▸ What to do
Copy the records below exactly as they stand. Leave out the pictures.

▸ Dataset excerpts
-------

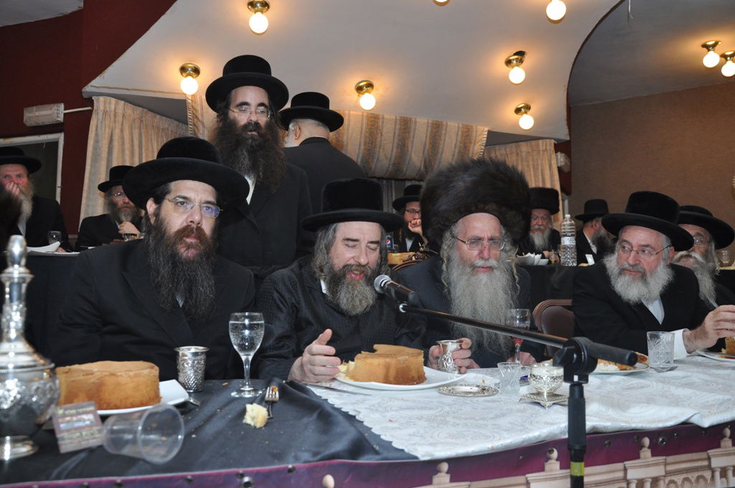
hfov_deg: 67.4
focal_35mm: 27
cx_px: 368
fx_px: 551
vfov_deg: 47.8
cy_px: 244
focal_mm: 18
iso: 500
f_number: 5.6
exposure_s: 1/60
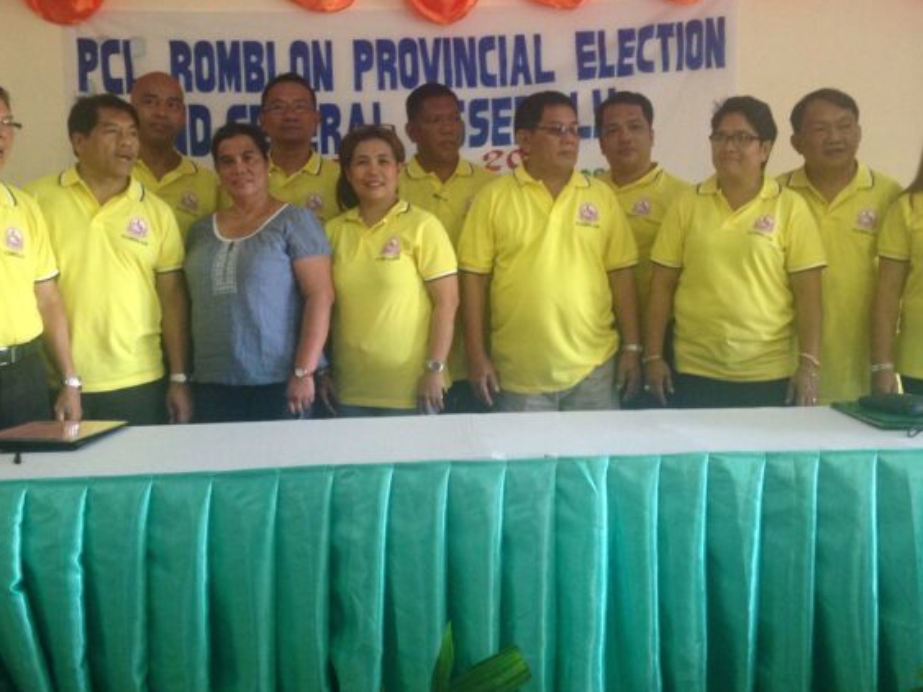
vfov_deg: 32.8
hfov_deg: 43.0
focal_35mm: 44
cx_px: 464
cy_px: 296
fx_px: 1173
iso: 160
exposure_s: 1/20
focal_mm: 4.12
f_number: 2.4
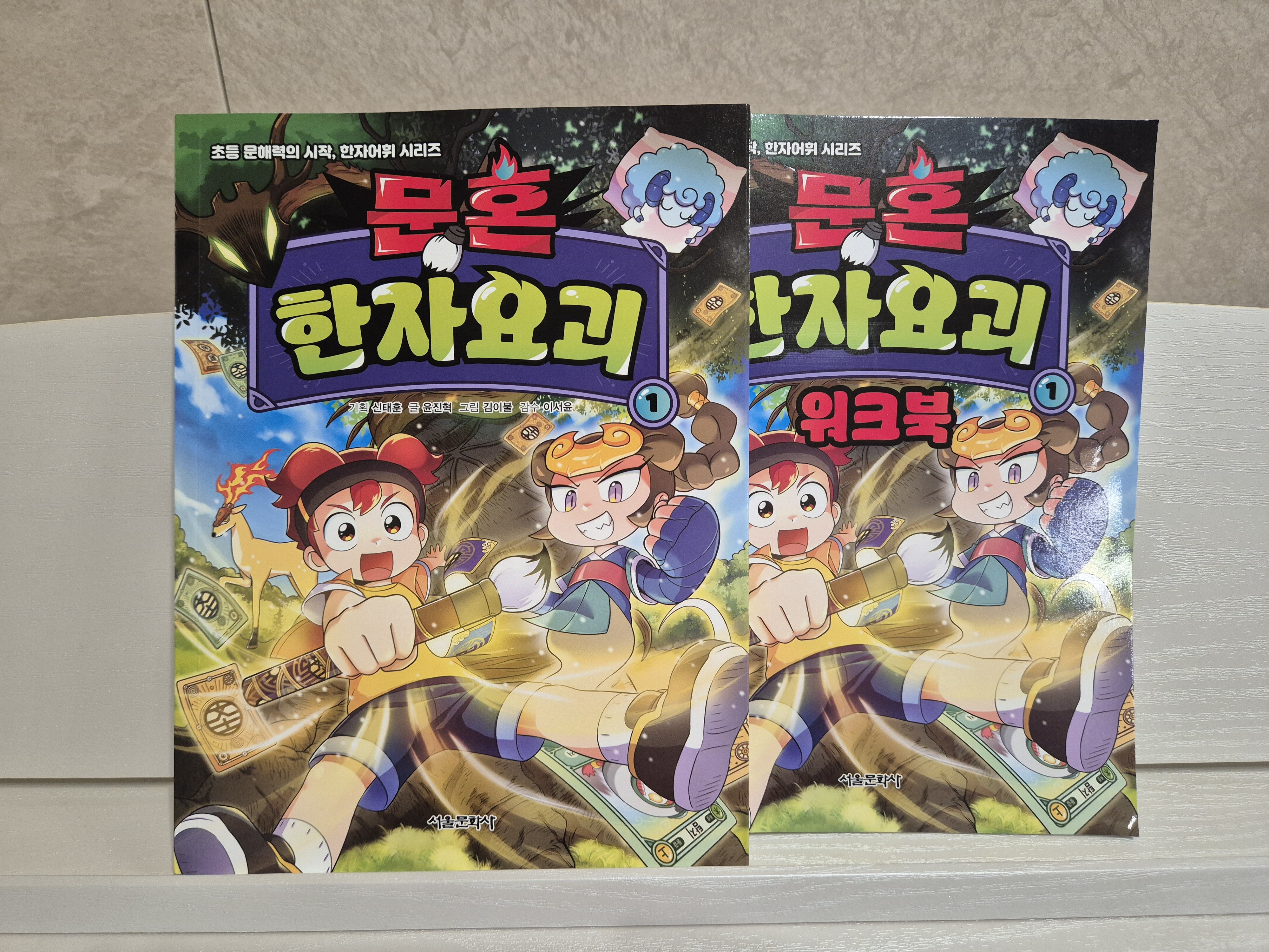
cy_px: 476
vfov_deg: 58.9
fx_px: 843
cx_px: 634
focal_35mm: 23
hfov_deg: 73.9
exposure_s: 1/120
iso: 640
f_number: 1.8
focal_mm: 5.4
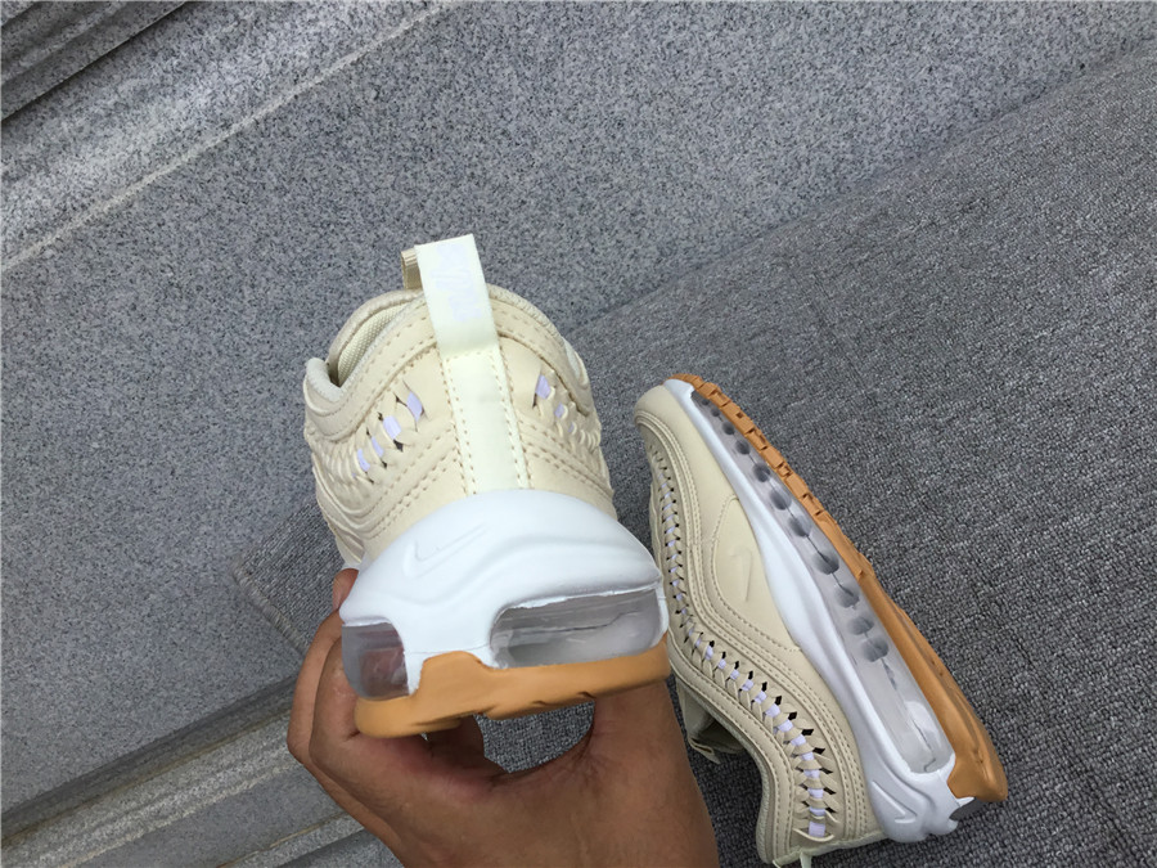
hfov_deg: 58.4
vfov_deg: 45.4
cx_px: 578
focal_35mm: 31
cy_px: 434
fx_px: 1036
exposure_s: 1/776
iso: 25
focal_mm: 3.3
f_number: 2.4
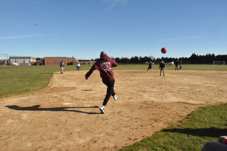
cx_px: 114
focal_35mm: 27
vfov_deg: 47.9
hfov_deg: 67.4
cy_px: 76
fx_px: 170
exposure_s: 1/1250
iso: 3200
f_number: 20
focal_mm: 18
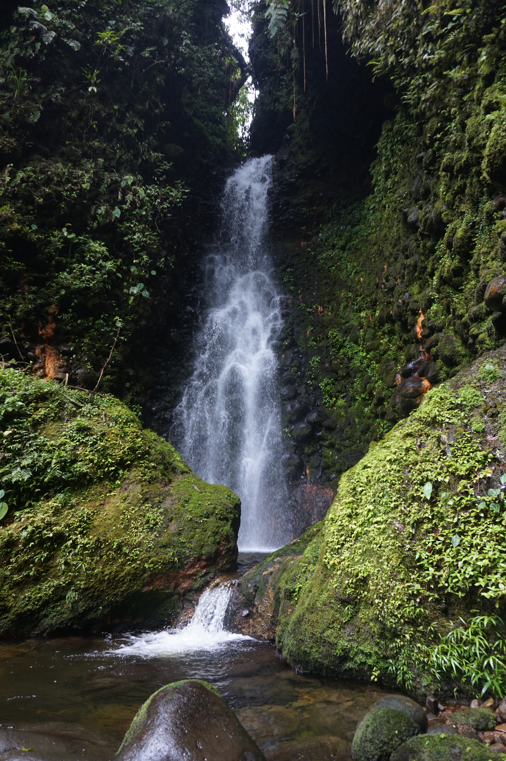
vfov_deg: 73.8
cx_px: 253
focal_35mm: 24
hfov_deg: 53.1
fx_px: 506
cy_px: 380
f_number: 4
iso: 200
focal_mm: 16
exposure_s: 1/160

-------

▸ Written answer
hfov_deg: 67.4
focal_35mm: 27
cx_px: 368
fx_px: 551
vfov_deg: 47.8
cy_px: 244
focal_mm: 18
iso: 500
f_number: 5.6
exposure_s: 1/60
vfov_deg: 32.8
hfov_deg: 43.0
focal_35mm: 44
cx_px: 464
cy_px: 296
fx_px: 1173
iso: 160
exposure_s: 1/20
focal_mm: 4.12
f_number: 2.4
cy_px: 476
vfov_deg: 58.9
fx_px: 843
cx_px: 634
focal_35mm: 23
hfov_deg: 73.9
exposure_s: 1/120
iso: 640
f_number: 1.8
focal_mm: 5.4
hfov_deg: 58.4
vfov_deg: 45.4
cx_px: 578
focal_35mm: 31
cy_px: 434
fx_px: 1036
exposure_s: 1/776
iso: 25
focal_mm: 3.3
f_number: 2.4
cx_px: 114
focal_35mm: 27
vfov_deg: 47.9
hfov_deg: 67.4
cy_px: 76
fx_px: 170
exposure_s: 1/1250
iso: 3200
f_number: 20
focal_mm: 18
vfov_deg: 73.8
cx_px: 253
focal_35mm: 24
hfov_deg: 53.1
fx_px: 506
cy_px: 380
f_number: 4
iso: 200
focal_mm: 16
exposure_s: 1/160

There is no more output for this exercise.